Thursday, December 6, 2012

The Box and the Keyhole

Keymaster (HDR)
Box 3 _ Wooden Box

A few weeks ago, Brad Leithauser wrote a perceptive post in the New Yorker about two different lenses that can be used to view a piece of literature, a keyhole and a box:

Had I been still more articulate, I might have said that there’s a special readerly pleasure in approaching a book as you would a box. In its self-containment lies its ferocious magic; you can see everything it holds, and yet its meagre, often hackneyed contents have a way of engineering fresh, refined, resourceful patterns. And Emily might have replied that she comes to a book as to a keyhole: you observe some of the characters’ movements, you hear a little of their dialogue, but then they step outside your limited purview. They have a reality that outreaches the borders of the page.

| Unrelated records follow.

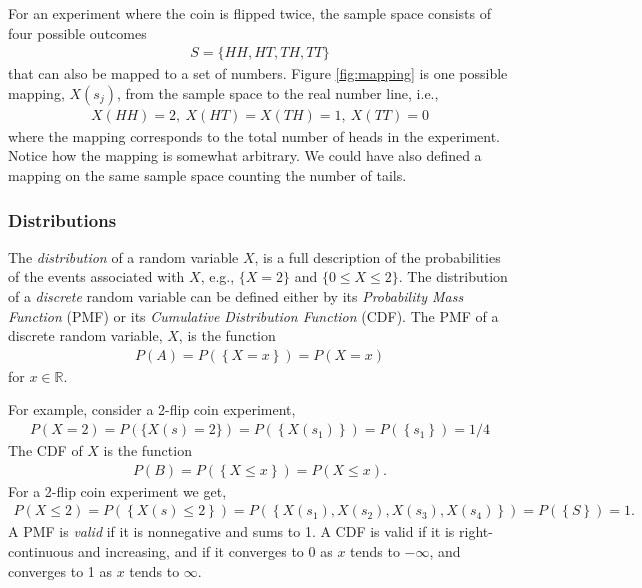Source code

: For an experiment where the coin is flipped twice, 
the sample space consists of four possible outcomes
\begin{align}
S = \{HH, HT,TH, TT\}
\end{align}
that can also be mapped to a set of numbers. 
Figure \ref{fig:mapping} is one possible mapping, \(X(s_{j})\), 
from the sample space to the real number line, i.e.,
\begin{align}
X(HH) = 2,\ X(HT) = X(TH) = 1,\ X(TT) = 0
\end{align}
where the mapping corresponds 
to the total number of heads in the experiment. 
Notice how the mapping is somewhat arbitrary. 
We could have also defined a mapping on 
the same sample space counting the number of tails.

\subsubsection{Distributions}

The \emph{distribution} of a random variable \(X\), 
is a full description of the probabilities of the events associated with \(X\),
e.g., \(\{ X = 2\}\) and \(\{ 0 \leq X \leq 2\}\). 
The distribution of a \emph{discrete} random variable can be defined either 
by its \emph{Probability Mass Function} (PMF) or 
its \emph{Cumulative Distribution Function} (CDF). 
The PMF of a discrete random variable, \(X\), is the function
\begin{align}
P(A) = P\left( \left\{ X = x \right\} \right) = P(X = x)
\end{align}
for \(x \in \mathbb{R}\). 

For example, 
consider a 2-flip coin experiment,
\begin{align}
P(X = 2) = 
P\left( \{ X(s) = 2\} \right) = 
P\left( \left\{ X(s_{1}) \right\} \right) = 
P(\left\{ s_{1} \right\}) = 1/4
\end{align}
The CDF of \(X\) is the function
\begin{align}
P(B) = 
P\left( \left\{ X \leq x \right\} \right) = 
P(X \leq x).
\end{align}
For a 2-flip coin experiment we get,
\begin{align}
P(X \leq 2) = 
P\left( \left\{ X(s) \leq 2 \right\} \right) = 
P\left( \left\{ X\left( s_{1} \right), X\left( s_{2} \right), X\left( s_{3} \right), X\left( s_{4} \right) \right\} \right) = 
P\left( \left\{ S \right\} \right) = 1.
\end{align}
A PMF is \emph{valid} if it is nonnegative and sums to 1. 
A CDF is valid if it is right-continuous and increasing, 
and if it converges to 0 as \(x\) tends to \(- \infty\), 
and converges to 1 as \(x\) tends to \(\infty\).

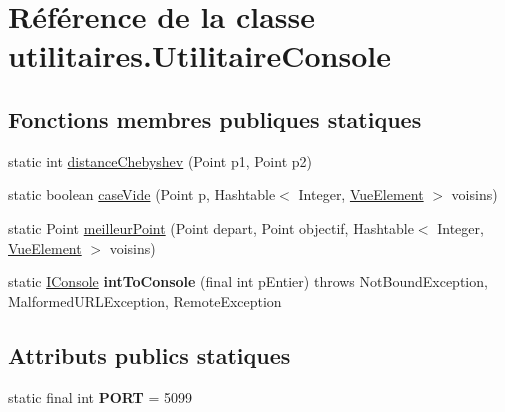 \hypertarget{classutilitaires_1_1_utilitaire_console}{\section{Référence de la classe utilitaires.\-Utilitaire\-Console}
\label{classutilitaires_1_1_utilitaire_console}
}
\subsection*{Fonctions membres publiques statiques}
\begin{DoxyCompactItemize}
\item 
static int \hyperlink{classutilitaires_1_1_utilitaire_console_a8f1e1132caa9d8c8053928059a4d135f}{distance\-Chebyshev} (Point p1, Point p2)
\item 
static boolean \hyperlink{classutilitaires_1_1_utilitaire_console_a0a8a70d43c8e2b088c61bd54426aa54e}{case\-Vide} (Point p, Hashtable$<$ Integer, \hyperlink{classinterface_graphique_1_1_vue_element}{Vue\-Element} $>$ voisins)
\item 
static Point \hyperlink{classutilitaires_1_1_utilitaire_console_a908f412de528ec70fd53ae469b854937}{meilleur\-Point} (Point depart, Point objectif, Hashtable$<$ Integer, \hyperlink{classinterface_graphique_1_1_vue_element}{Vue\-Element} $>$ voisins)
\item 
\hypertarget{classutilitaires_1_1_utilitaire_console_afefbddbddd17cb5181ec36d022143391}{static \hyperlink{interfacecontrole_1_1_i_console}{I\-Console} {\bfseries int\-To\-Console} (final int p\-Entier)  throws Not\-Bound\-Exception, Malformed\-U\-R\-L\-Exception, Remote\-Exception }\label{classutilitaires_1_1_utilitaire_console_afefbddbddd17cb5181ec36d022143391}

\end{DoxyCompactItemize}
\subsection*{Attributs publics statiques}
\begin{DoxyCompactItemize}
\item 
\hypertarget{classutilitaires_1_1_utilitaire_console_a664f512c04d1df24958a9b7c50a3be3e}{static final int {\bfseries P\-O\-R\-T} = 5099}\label{classutilitaires_1_1_utilitaire_console_a664f512c04d1df24958a9b7c50a3be3e}

\end{DoxyCompactItemize}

Keyholes and boxes... As someone who spends a lot of time in classrooms with teachers, this metaphor immediately captured my attention. While each classroom is inherently unique, commonalities abound.  Teachers who see their classrooms as boxes attempt to control, measure, and confine the learning that happens within the walls of the school.  Teachers who see their classrooms as keyholes use inquiry to help students see the learning that surrounds them everywhere. 

I quickly came up with this list:

Classrooms as Boxes:

  • Have lots of "right answers"
  • Focus on content
  • Aim for skill mastery
  • Think that learning should be quantified in little bits

Classrooms as Keyholes:

  • Have lots of questions (that usually don't have a clear answer)
  • Focus on competencies (bundles of knowledge and skills)
  • Aim for authentic performance in the real world
  • Think that learning is dynamic 

At different points in my career, I've created both box and keyhole classroom environments for various reasons. (Perhaps there is actually a continuum between these two categories?) However, I currently work very hard to design my learning spaces in ways that emphasize the classroom as a keyhole. I want my students to see my classroom as the beginning, not the end. What do you think?

CC Photo Credits:
Keymaster by seanmcgrath
Box 3 Wooden Box by Brenda Starr


  1. I love this image. What a powerful way to check one's planning and delivery and to develop goals around student learning and opportunity. Thanks so much for sharing!

  2. Thanks for your comment. I also think this could apply to the way that teachers interpret curricular materials. ;-)

  3. Love this, sharing now, thanks for posting!